━━━━━ Given data ━━━━━

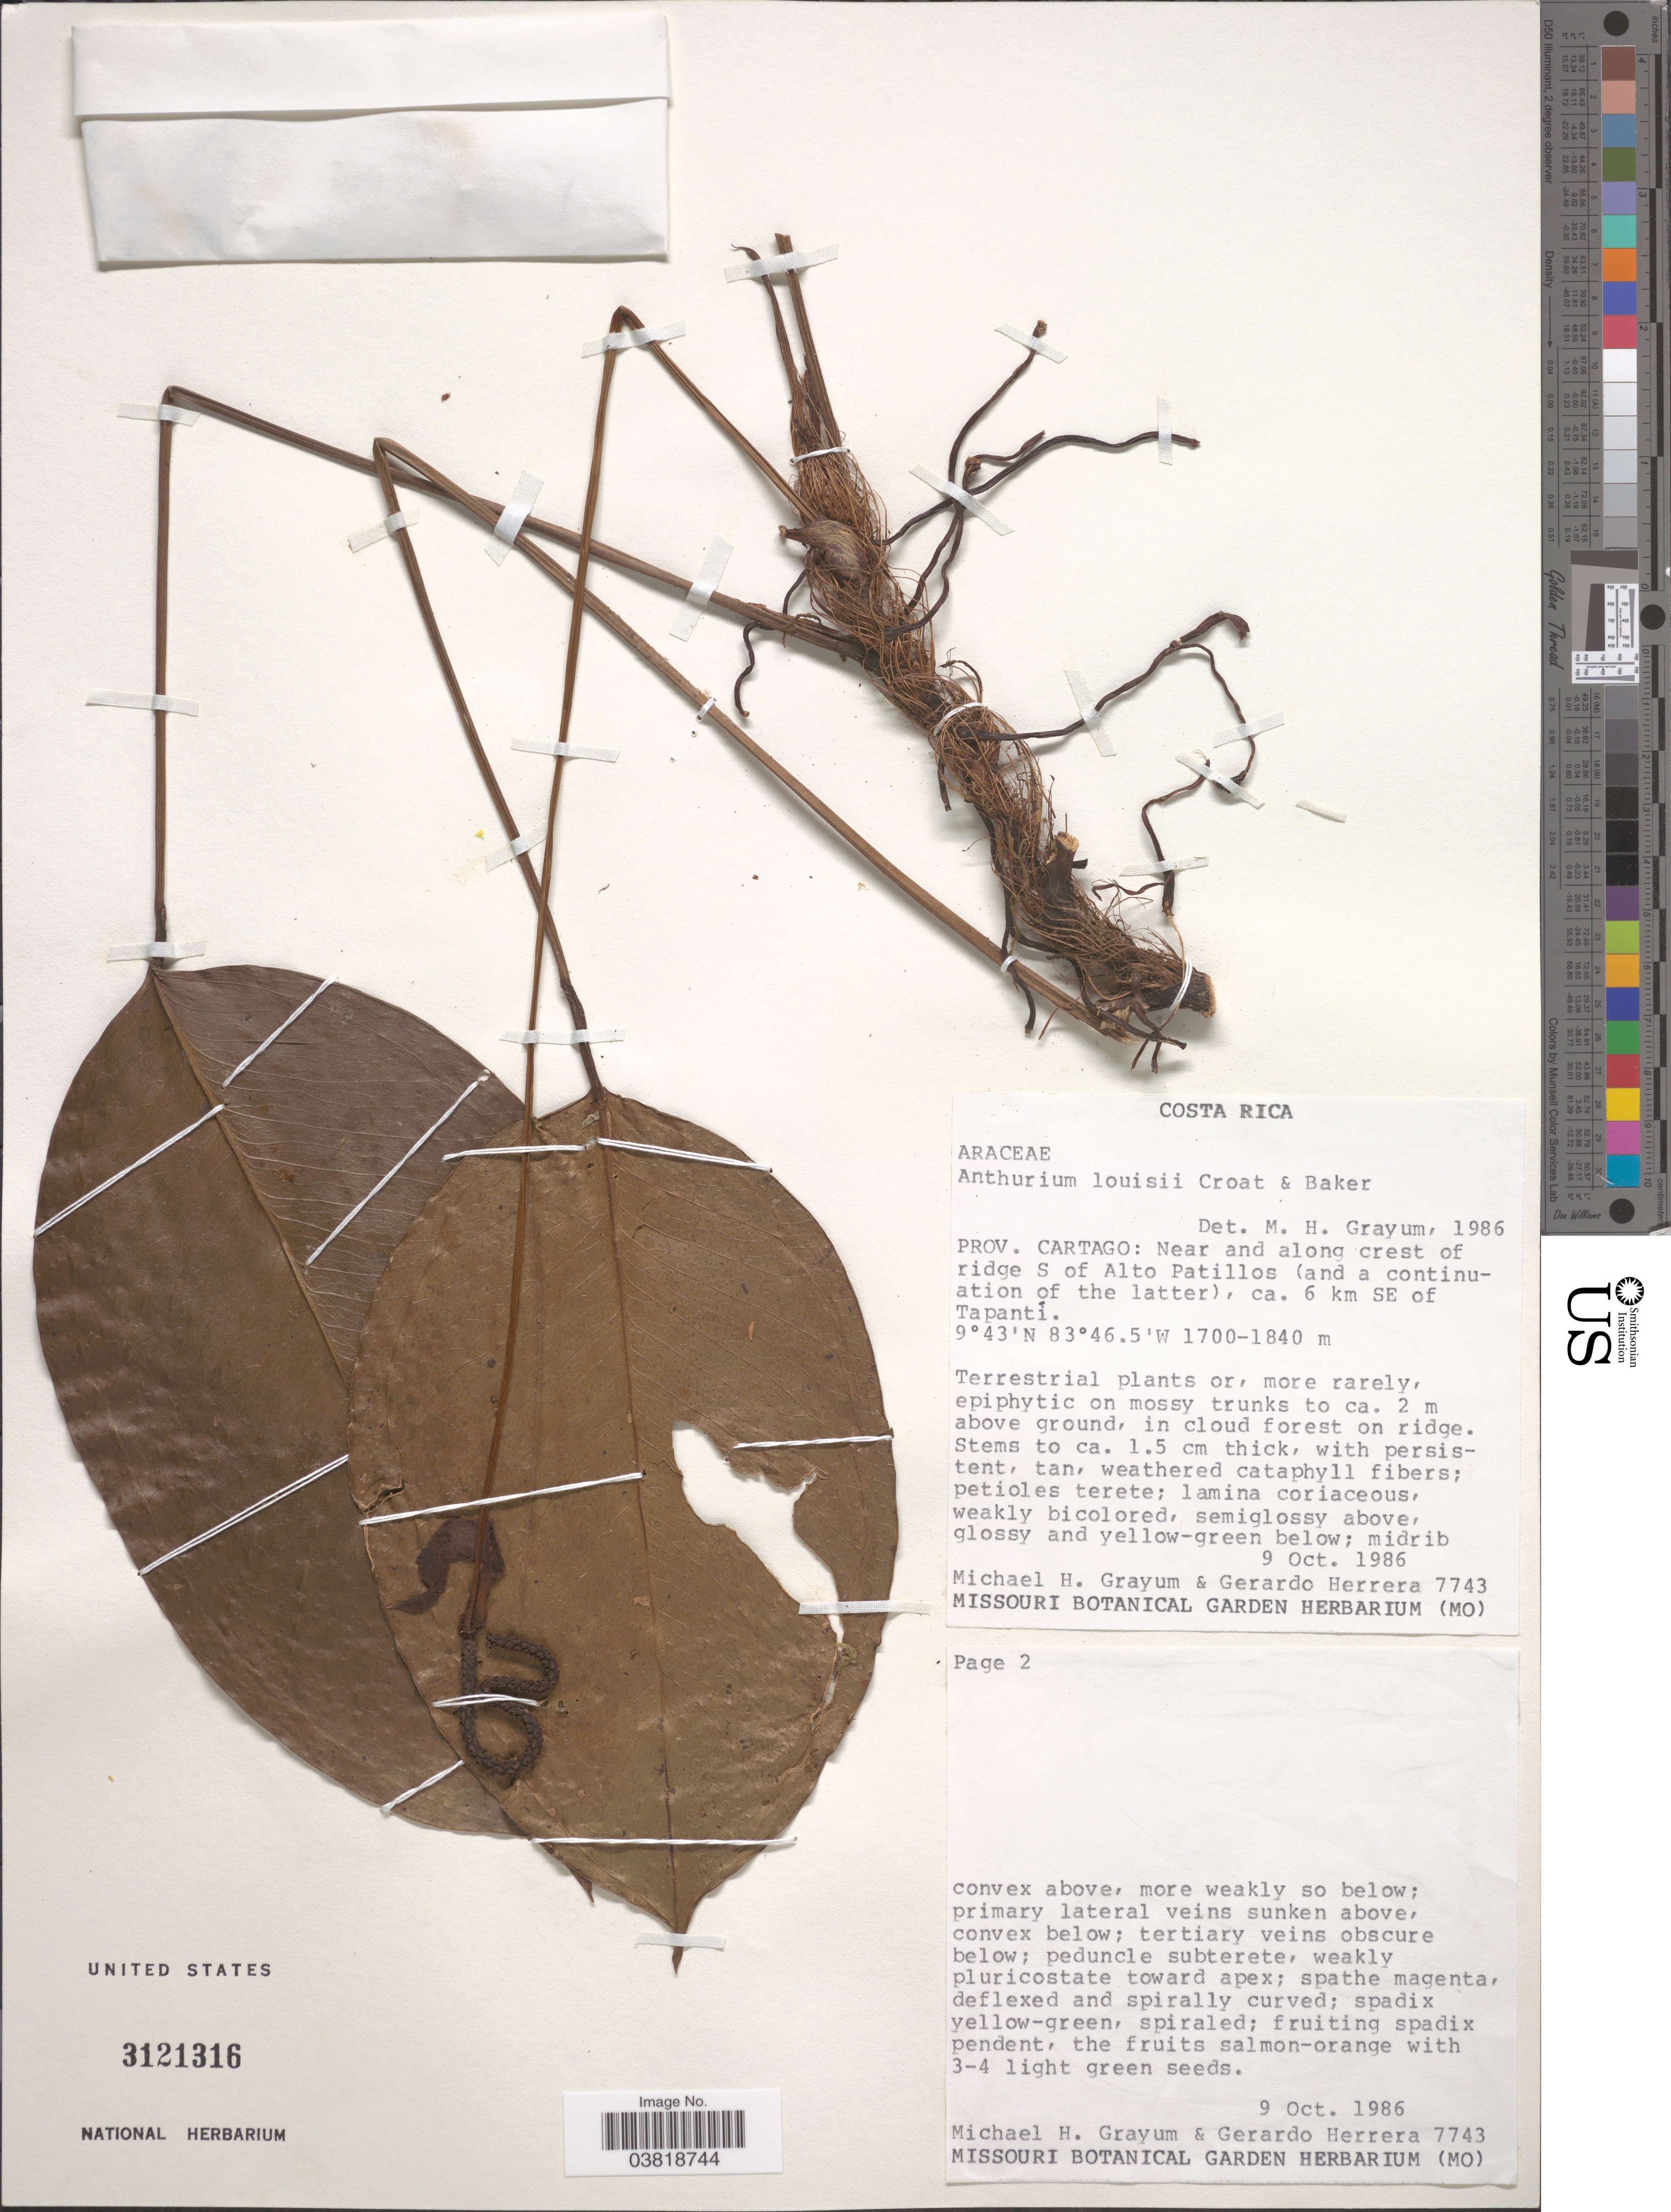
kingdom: Plantae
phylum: Tracheophyta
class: Liliopsida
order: Alismatales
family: Araceae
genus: Anthurium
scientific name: Anthurium louisii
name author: Croat & R.A. Baker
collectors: M. H. Grayum & G. Herrera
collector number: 7743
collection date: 1986-10-09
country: Costa Rica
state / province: Cartago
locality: Near and along crest of ridge S of Alto Patillos (and a continuation of the latter), ca. 6 km SE of Tapantí.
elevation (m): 1700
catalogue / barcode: US 3121316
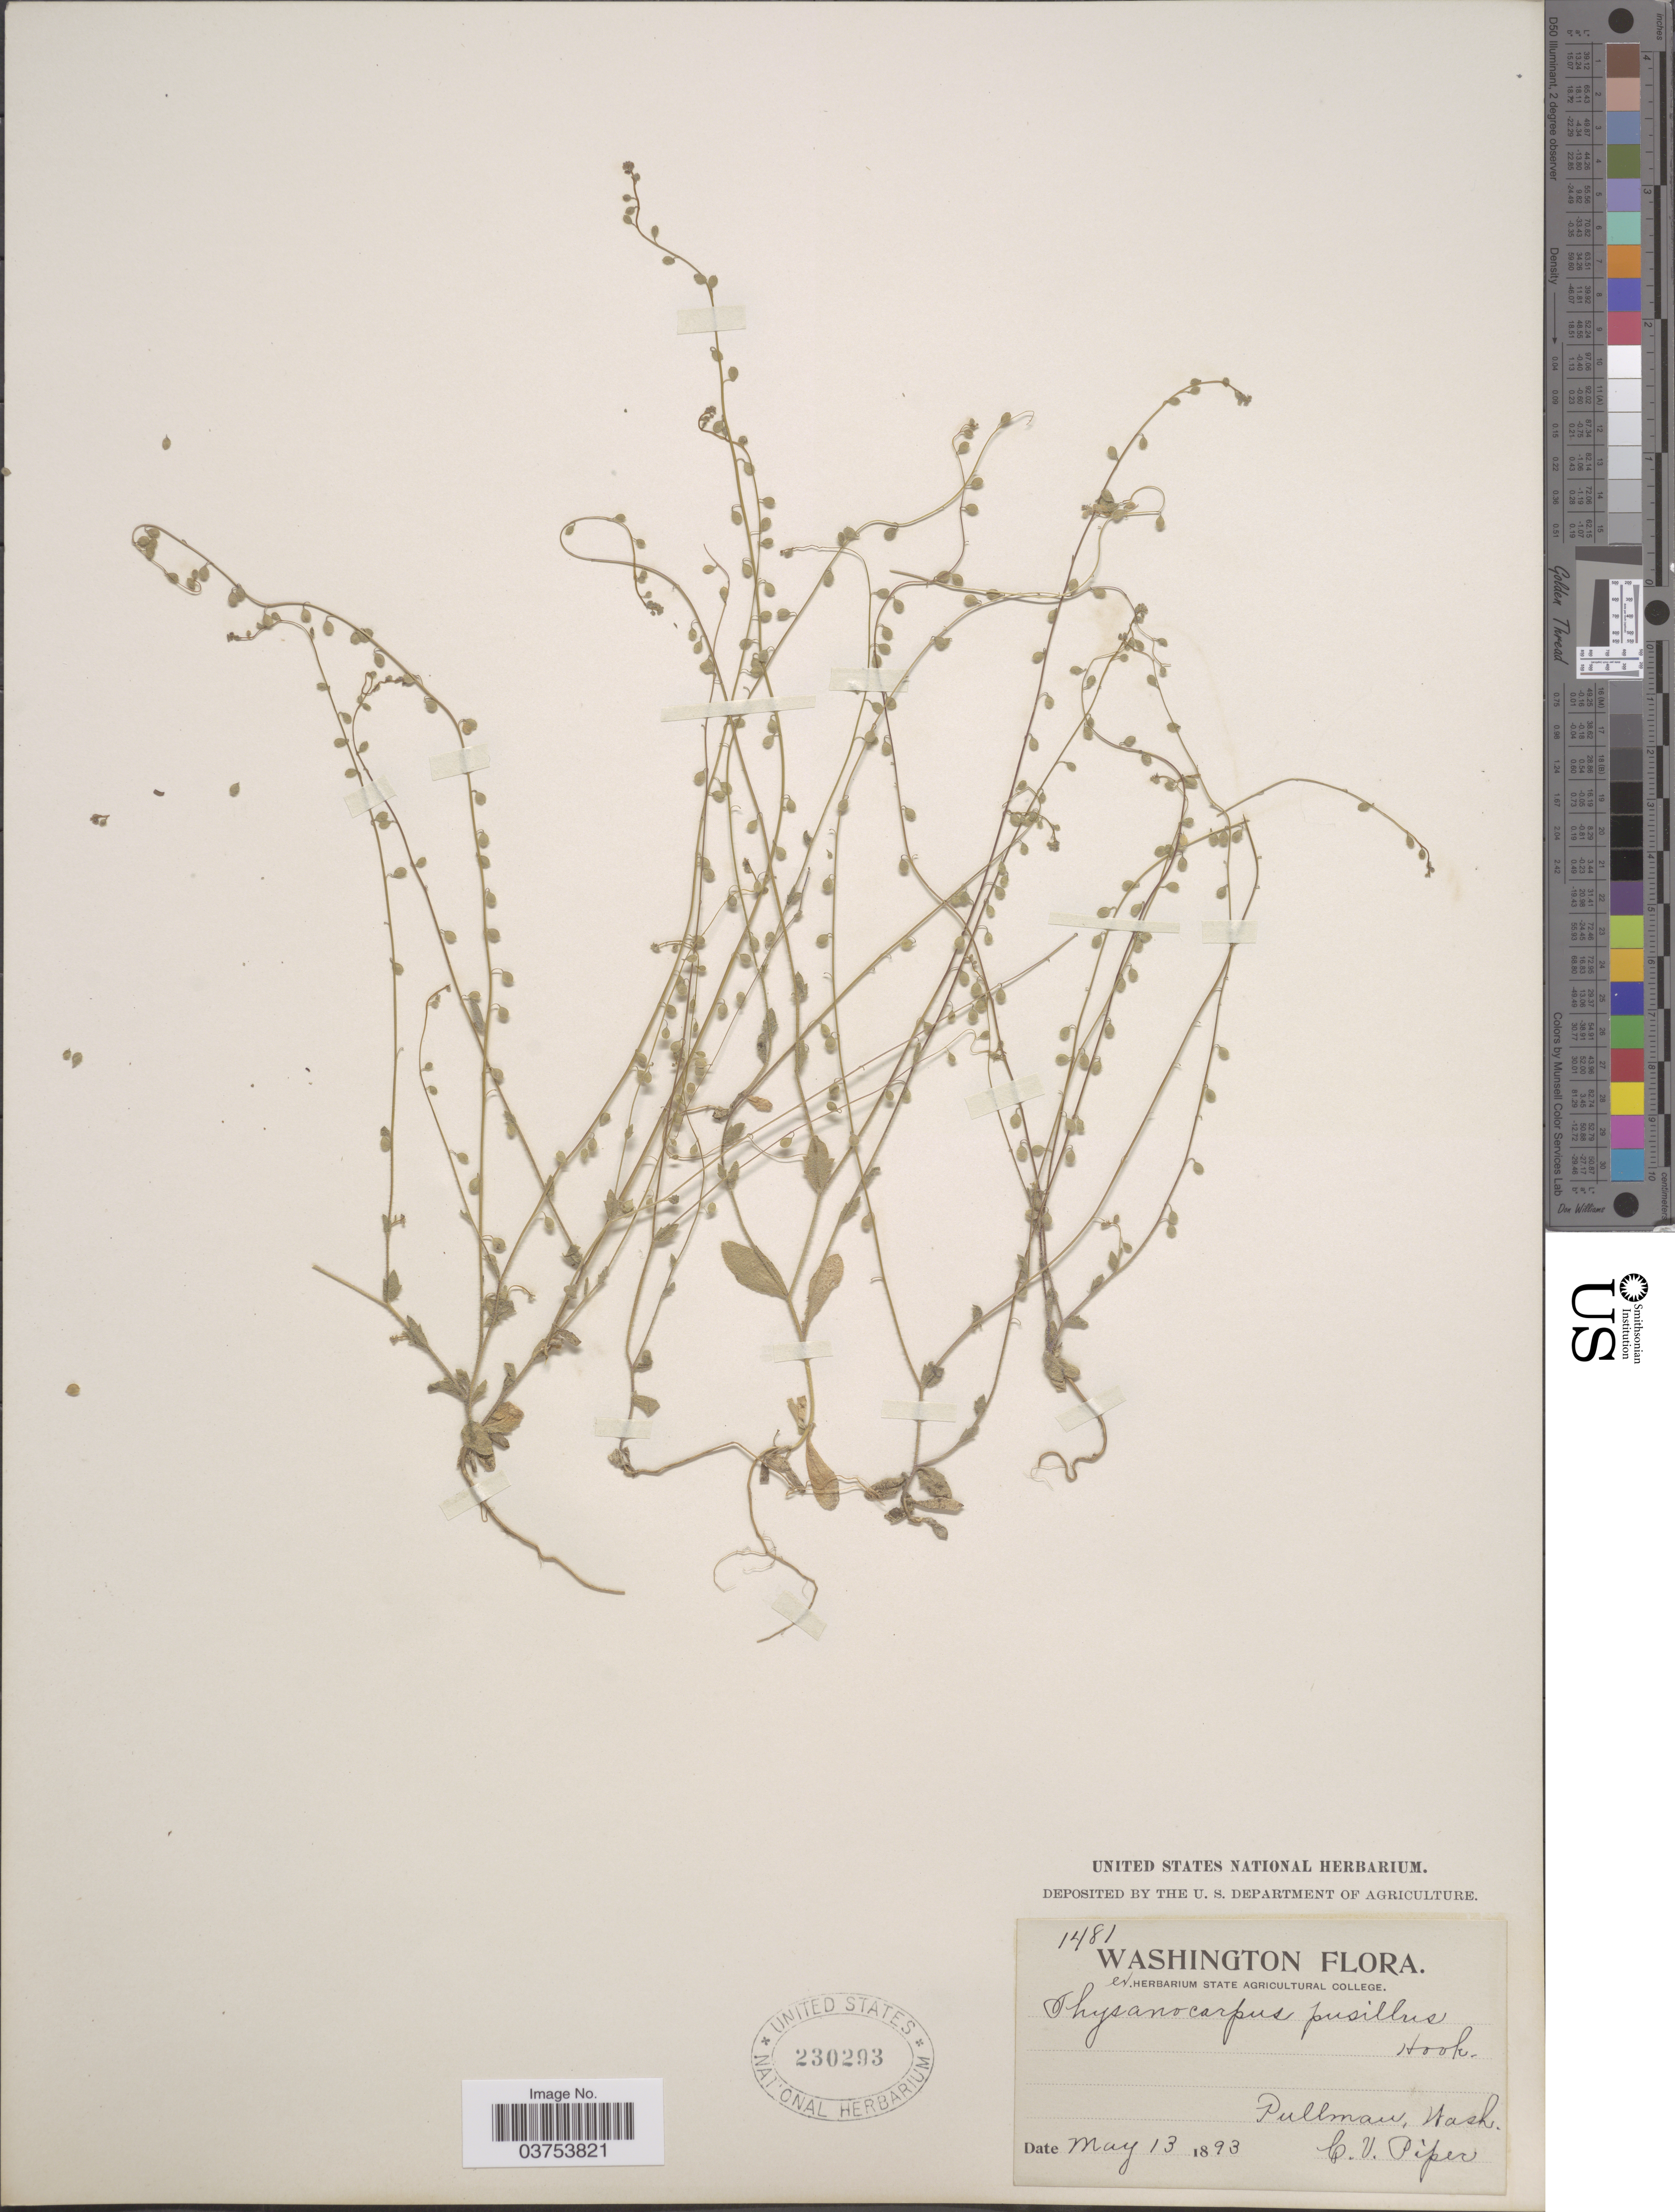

━━━━━

> _Exercise goal_
Please reproduce the listing with "collection date" switched to "date of collection" and everything else unchanged, leaving out the pictures.

> _Response to this exercise_
kingdom: Plantae
phylum: Tracheophyta
class: Liliopsida
order: Alismatales
family: Araceae
genus: Anthurium
scientific name: Anthurium louisii
name author: Croat & R.A. Baker
collectors: M. H. Grayum & G. Herrera
collector number: 7743
date of collection: 1986-10-09
country: Costa Rica
state / province: Cartago
locality: Near and along crest of ridge S of Alto Patillos (and a continuation of the latter), ca. 6 km SE of Tapantí.
elevation (m): 1700
catalogue / barcode: US 3121316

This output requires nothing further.